◆ **Problem description**: Which lines of the entries below hold the word "kullanım"? Report each of them.

◆ **Entries shown**:
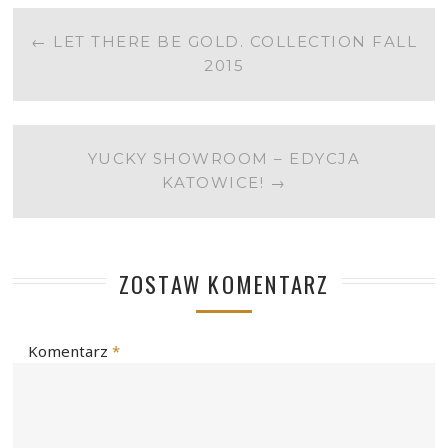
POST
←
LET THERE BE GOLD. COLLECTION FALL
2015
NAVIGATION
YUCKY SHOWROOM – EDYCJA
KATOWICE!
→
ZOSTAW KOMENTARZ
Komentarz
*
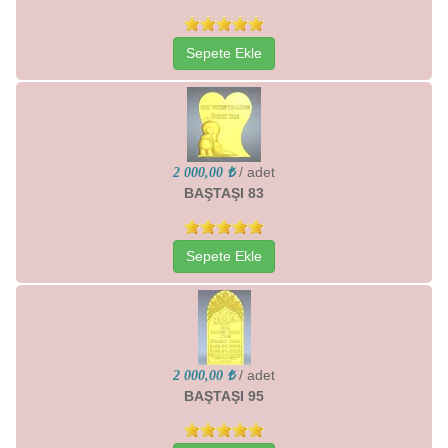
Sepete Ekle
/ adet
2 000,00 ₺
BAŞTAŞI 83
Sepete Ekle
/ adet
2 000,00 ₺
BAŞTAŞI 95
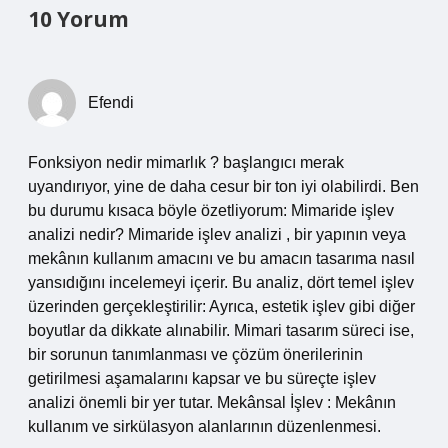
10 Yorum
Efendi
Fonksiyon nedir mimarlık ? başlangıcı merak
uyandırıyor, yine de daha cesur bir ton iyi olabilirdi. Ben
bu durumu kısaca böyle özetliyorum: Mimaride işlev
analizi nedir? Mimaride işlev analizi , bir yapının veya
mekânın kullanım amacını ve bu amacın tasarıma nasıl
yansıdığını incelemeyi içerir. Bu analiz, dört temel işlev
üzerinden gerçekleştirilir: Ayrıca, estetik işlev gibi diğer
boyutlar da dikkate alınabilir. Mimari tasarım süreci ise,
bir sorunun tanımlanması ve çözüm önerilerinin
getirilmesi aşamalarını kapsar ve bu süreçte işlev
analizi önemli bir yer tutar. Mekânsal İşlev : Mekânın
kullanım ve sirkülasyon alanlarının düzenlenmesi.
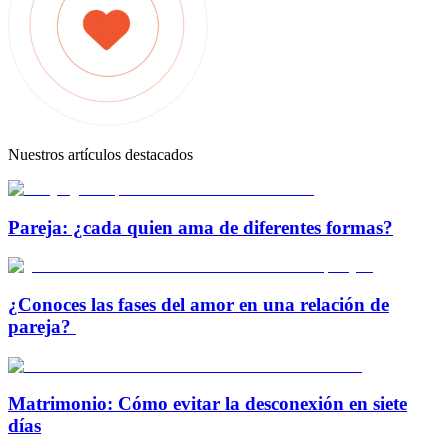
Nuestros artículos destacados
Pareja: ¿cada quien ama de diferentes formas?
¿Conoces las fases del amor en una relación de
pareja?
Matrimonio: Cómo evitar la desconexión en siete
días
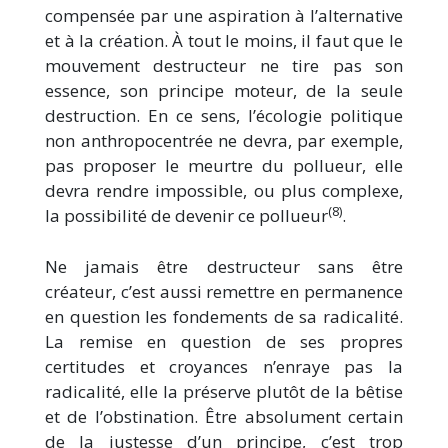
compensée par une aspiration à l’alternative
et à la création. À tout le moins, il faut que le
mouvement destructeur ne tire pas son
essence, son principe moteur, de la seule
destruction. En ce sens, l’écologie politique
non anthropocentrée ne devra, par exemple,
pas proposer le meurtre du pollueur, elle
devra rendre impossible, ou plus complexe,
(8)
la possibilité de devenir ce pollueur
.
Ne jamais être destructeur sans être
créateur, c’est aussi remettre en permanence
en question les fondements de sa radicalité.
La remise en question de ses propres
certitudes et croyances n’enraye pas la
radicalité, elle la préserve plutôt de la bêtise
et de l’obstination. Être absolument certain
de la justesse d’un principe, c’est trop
--
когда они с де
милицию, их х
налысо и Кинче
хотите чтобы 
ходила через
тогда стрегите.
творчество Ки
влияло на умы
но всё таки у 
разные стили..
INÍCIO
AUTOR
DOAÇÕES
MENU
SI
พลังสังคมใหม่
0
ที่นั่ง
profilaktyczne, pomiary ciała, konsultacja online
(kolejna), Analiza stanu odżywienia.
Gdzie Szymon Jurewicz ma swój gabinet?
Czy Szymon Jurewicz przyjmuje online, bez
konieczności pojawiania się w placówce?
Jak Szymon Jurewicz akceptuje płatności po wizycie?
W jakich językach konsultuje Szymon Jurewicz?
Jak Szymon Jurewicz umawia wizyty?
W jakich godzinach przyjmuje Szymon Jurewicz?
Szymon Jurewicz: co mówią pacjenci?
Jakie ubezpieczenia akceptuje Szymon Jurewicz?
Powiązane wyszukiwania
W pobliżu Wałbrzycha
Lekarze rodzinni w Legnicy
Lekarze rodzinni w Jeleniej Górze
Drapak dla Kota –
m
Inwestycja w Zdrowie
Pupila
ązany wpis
...
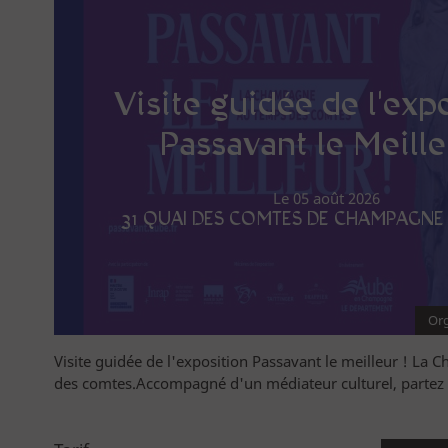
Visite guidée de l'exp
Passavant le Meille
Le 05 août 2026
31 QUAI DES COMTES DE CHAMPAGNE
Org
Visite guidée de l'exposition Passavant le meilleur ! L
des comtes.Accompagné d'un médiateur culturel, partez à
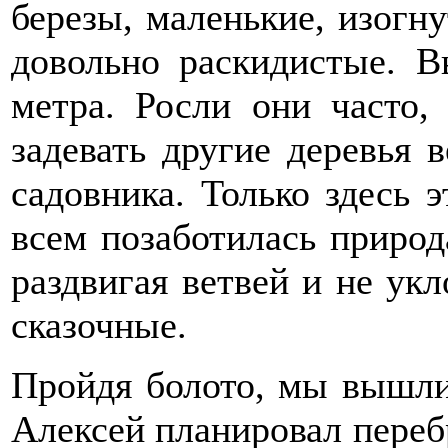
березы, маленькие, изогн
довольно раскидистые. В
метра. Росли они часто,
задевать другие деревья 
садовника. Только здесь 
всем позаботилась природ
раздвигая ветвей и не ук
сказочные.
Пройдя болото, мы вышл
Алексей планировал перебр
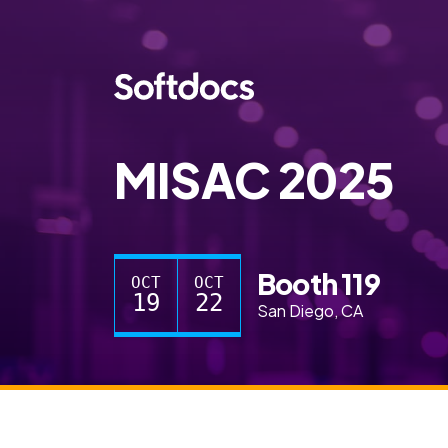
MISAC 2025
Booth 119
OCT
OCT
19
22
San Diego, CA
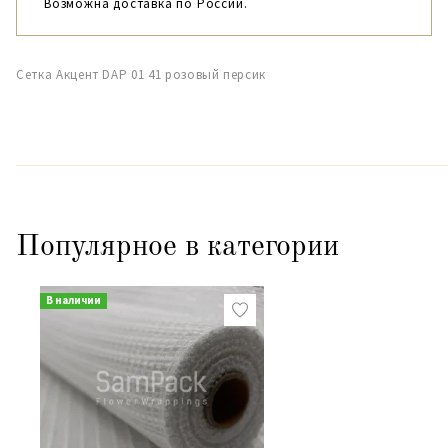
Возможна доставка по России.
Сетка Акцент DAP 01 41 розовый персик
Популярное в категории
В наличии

◆ **Exercise answer**:
mekânın kullanım amacını ve bu amacın tasarıma nasıl
kullanım ve sirkülasyon alanlarının düzenlenmesi.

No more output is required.